Elle est aussi annonciatrice d’une période de tensions entre la HAAC et les professionnels de médias, à l’heure où justement plusieurs questions cruciales se posent à la corporation qui nécessiteraient une synergie d’actions et d’initiatives, mais dans un climat de sérénité. Le Togo, dans ce contexte, va également devoir s’attendre à être épinglé sur le plan international comme prédateur de la presse,  fondée ou pas que fût la décision sur le plan administratif ou juridique. Le pays devra aussi se résoudre à perdre probablement des points dans le classement annuel de Reporters sans Frontières, tout comme auprès des différents mécanismes d’évaluation de la situation de la liberté de presse dans le monde. Et sans doute  dans le processus pourtant bien engagé du Millenium Challenge Account. C’est dire donc que le coût du retrait des fréquences sera cher payé pour des gains aléatoires. Il est encore temps de récupérer la situation en permettant aux deux chaînes, de régulariser leur dossier.
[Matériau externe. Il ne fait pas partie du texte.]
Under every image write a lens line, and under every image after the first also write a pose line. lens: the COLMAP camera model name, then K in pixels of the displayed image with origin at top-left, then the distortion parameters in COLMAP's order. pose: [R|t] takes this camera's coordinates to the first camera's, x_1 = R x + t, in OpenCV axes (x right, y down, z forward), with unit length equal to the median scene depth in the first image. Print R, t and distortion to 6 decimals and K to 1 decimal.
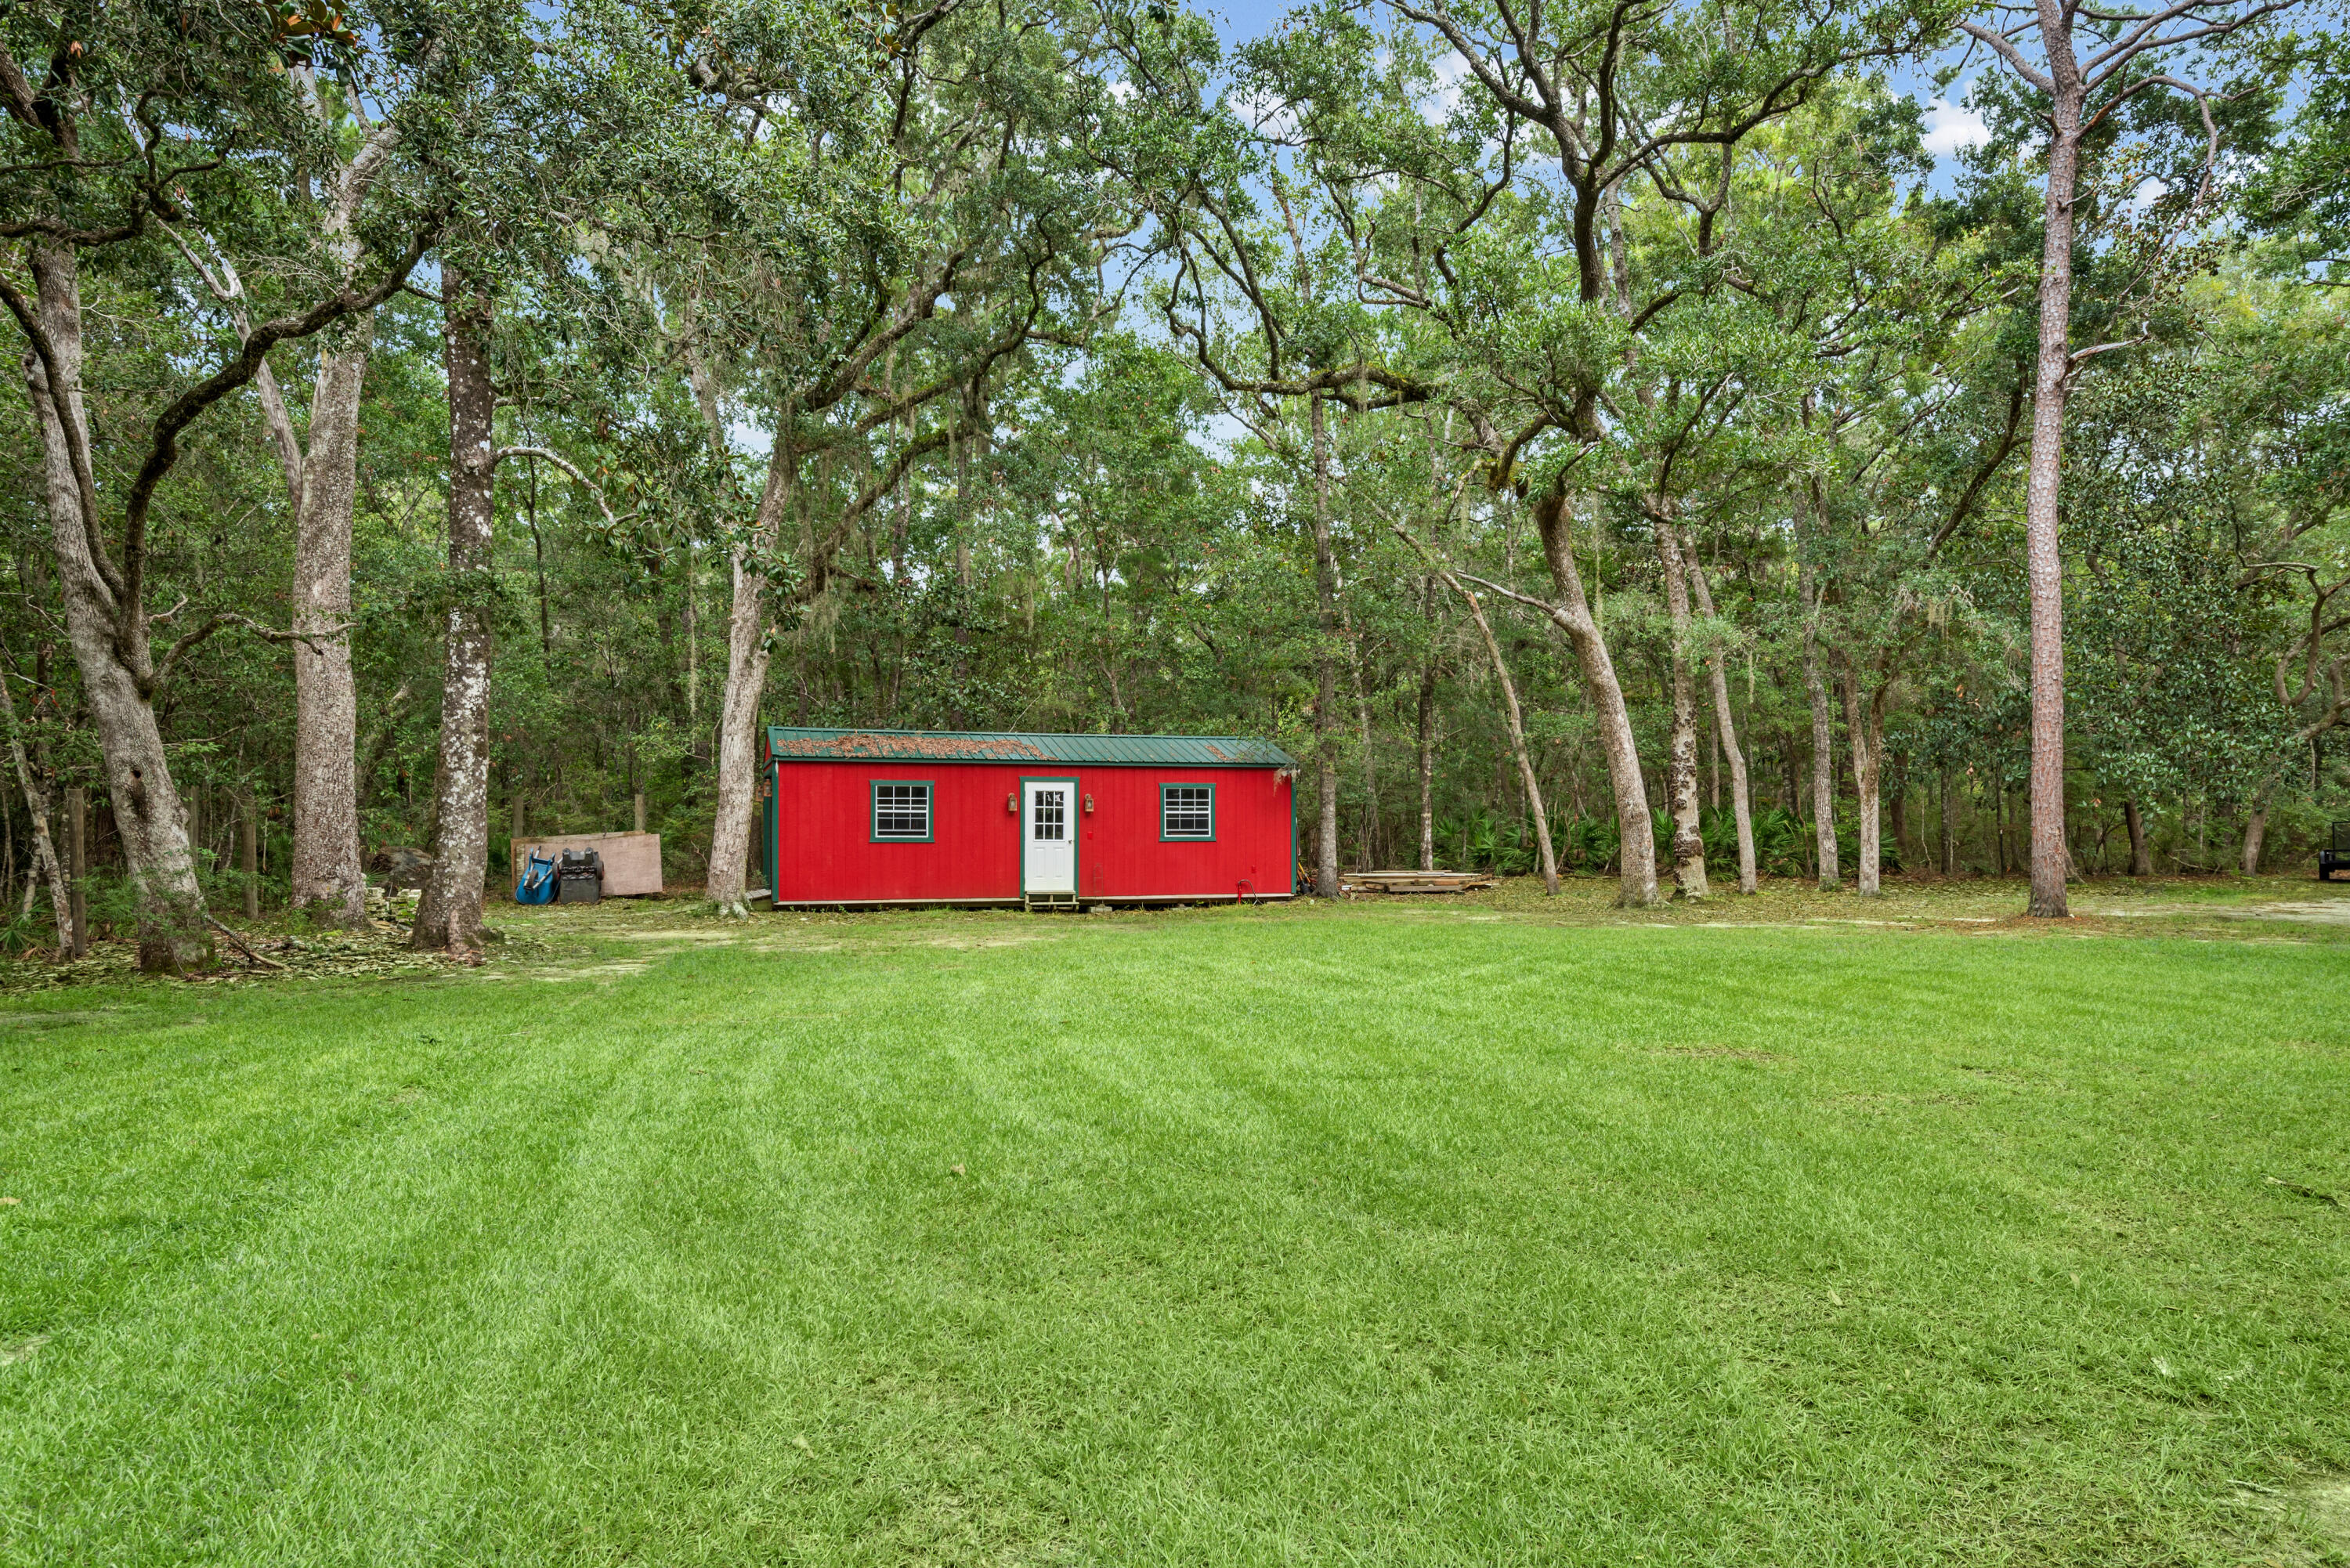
lens RADIAL K [[1499.6, 0, 1172.7], [0, 1499.6, 790.6], [0, 0, 1]] dist [-0.001574, -0.000246]
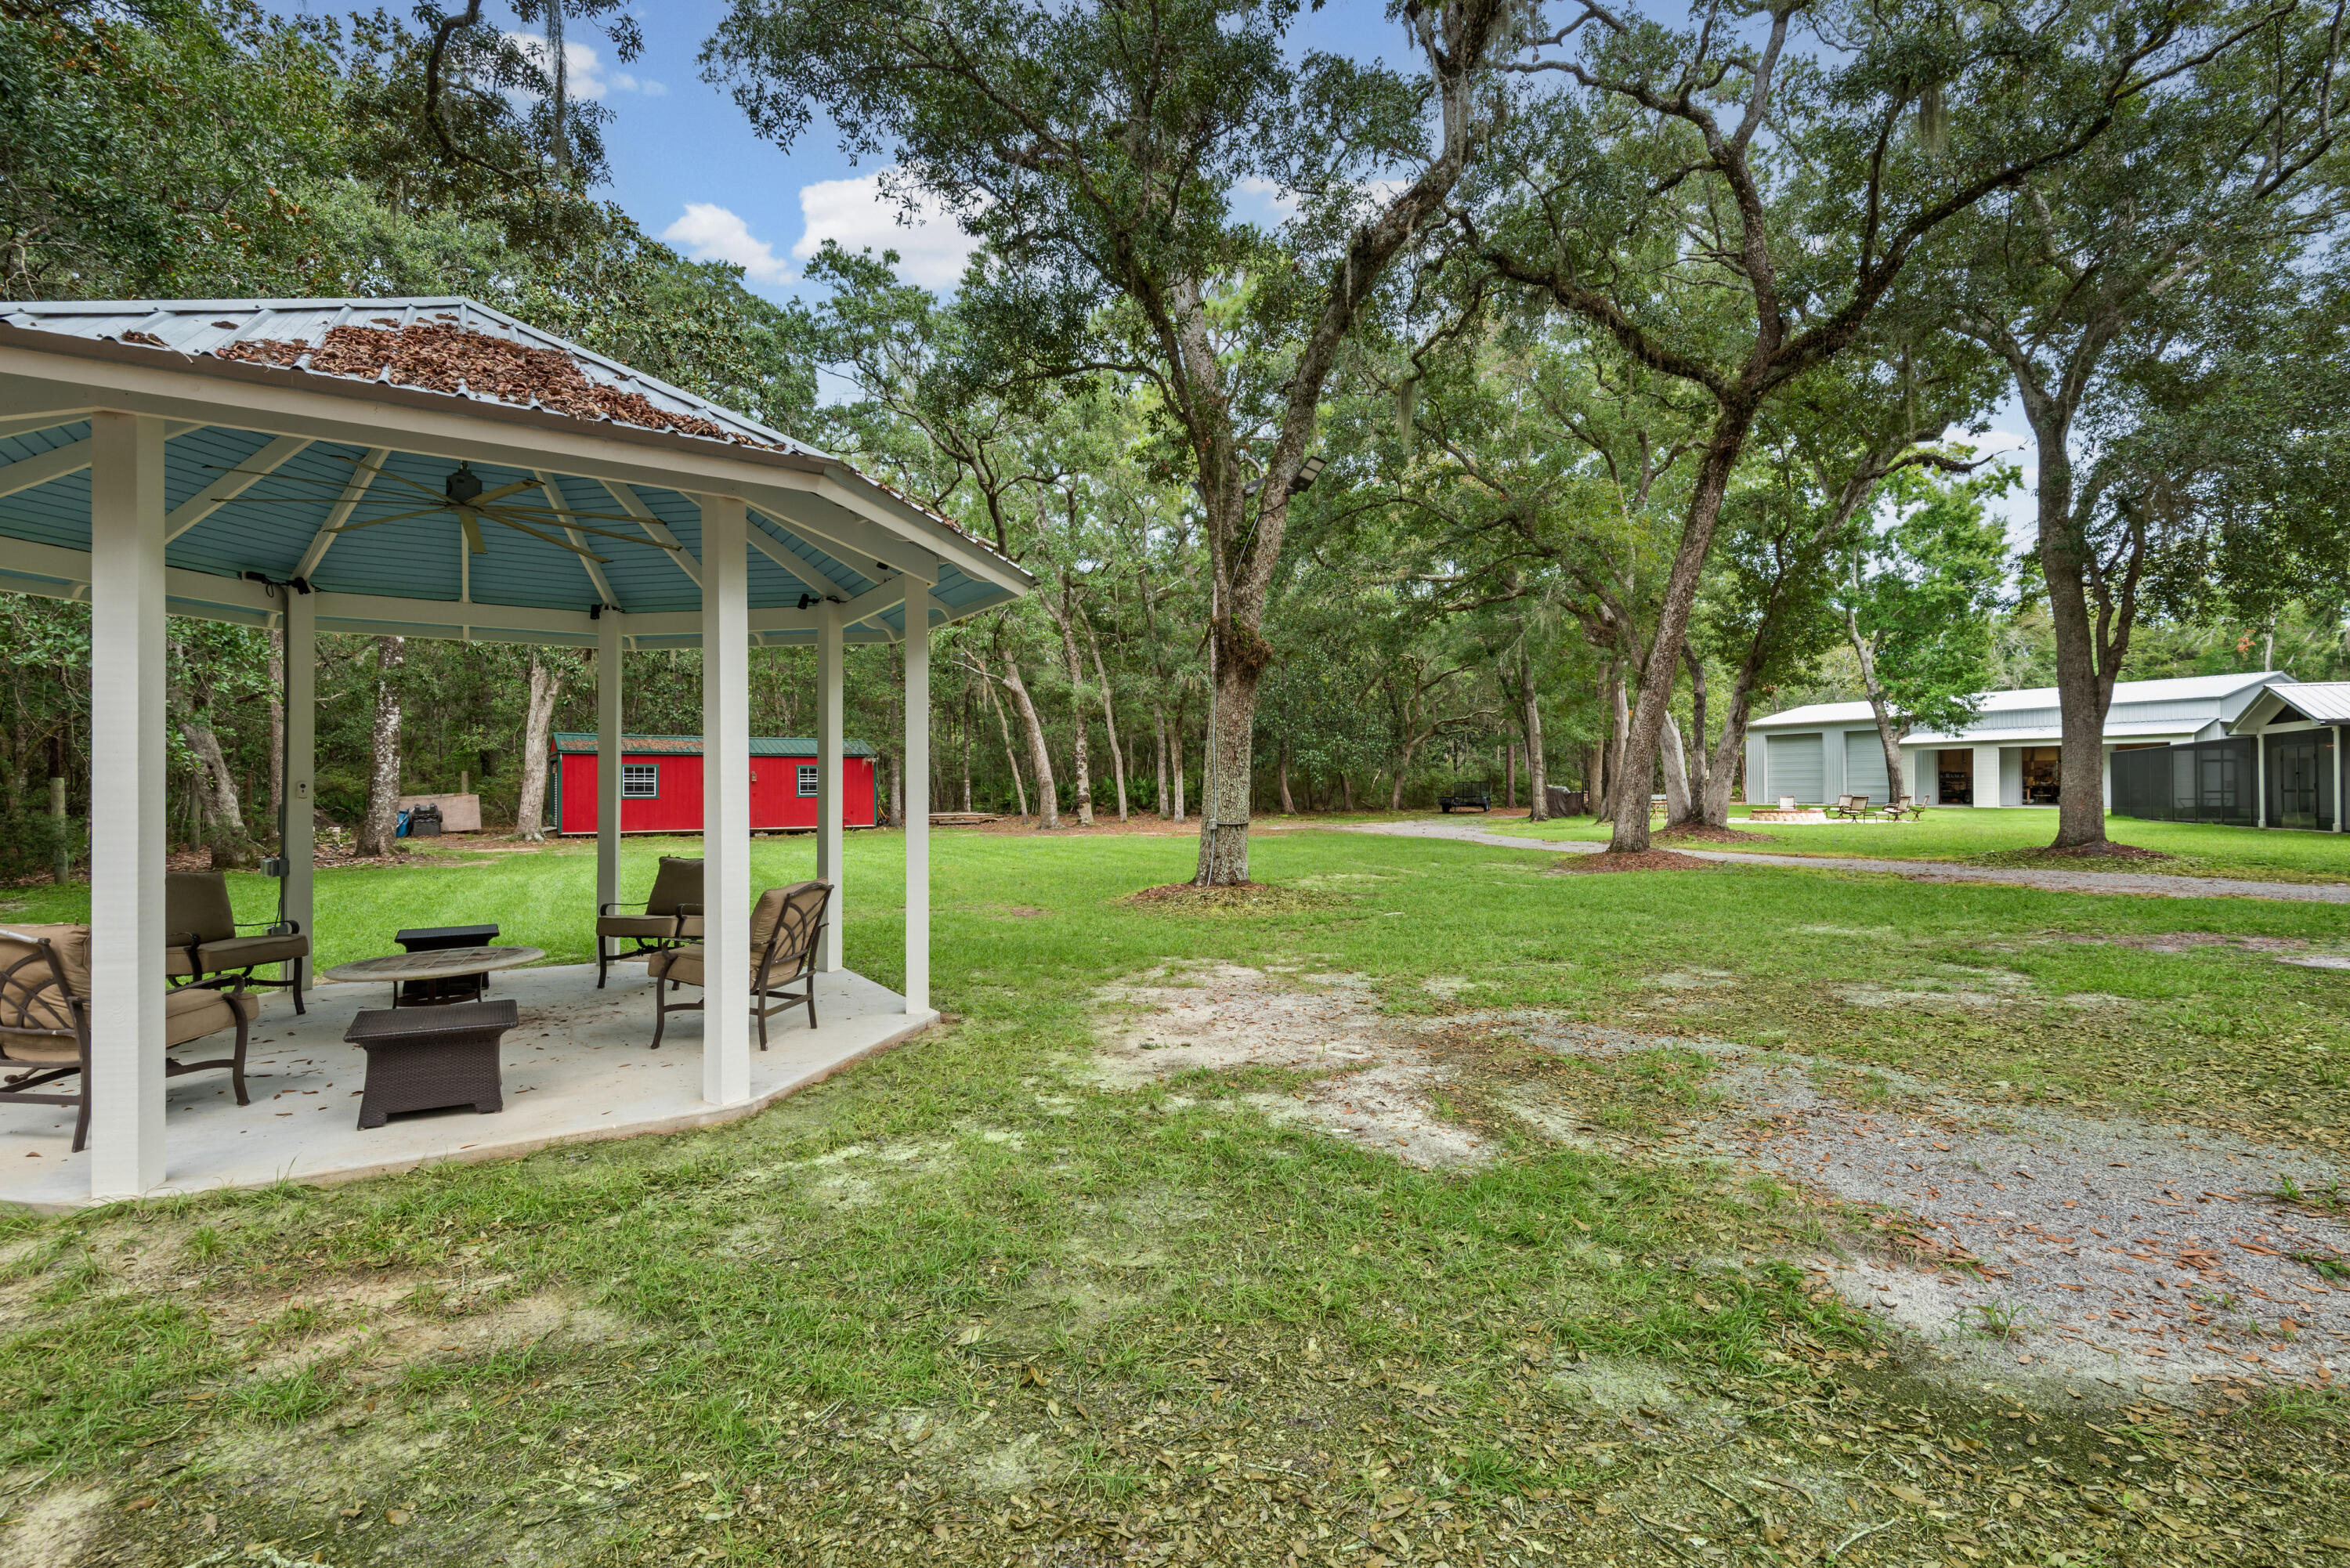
lens RADIAL K [[1058.4, 0, 1181.5], [0, 1058.4, 774.1], [0, 0, 1]] dist [-0.004561, -0.001031]
pose [[0.956980, -0.000460, 0.290153, 0.069912], [-0.003865, 0.999890, 0.014332, -0.014783], [-0.290128, -0.014837, 0.956873, -0.378937]]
C’est ce que les Sénégalais ont fait au départ d’Abdoulaye WADE, dont le régime avait laissé s’installer des médias  en violation de la législation en vigueur. Ceux-ci ont été invités tout simplement à régulariser leur situation, suite aux interventions des organisations de presse.

Il y a une bonne leçon à tirer de cet évènement. Quel que soit notre niveau de pouvoir et quelle que fut notre influence, ayons l’humilité et le réflexe citoyen de respecter scrupuleusement les textes. Nul en effet ne lit l’avenir.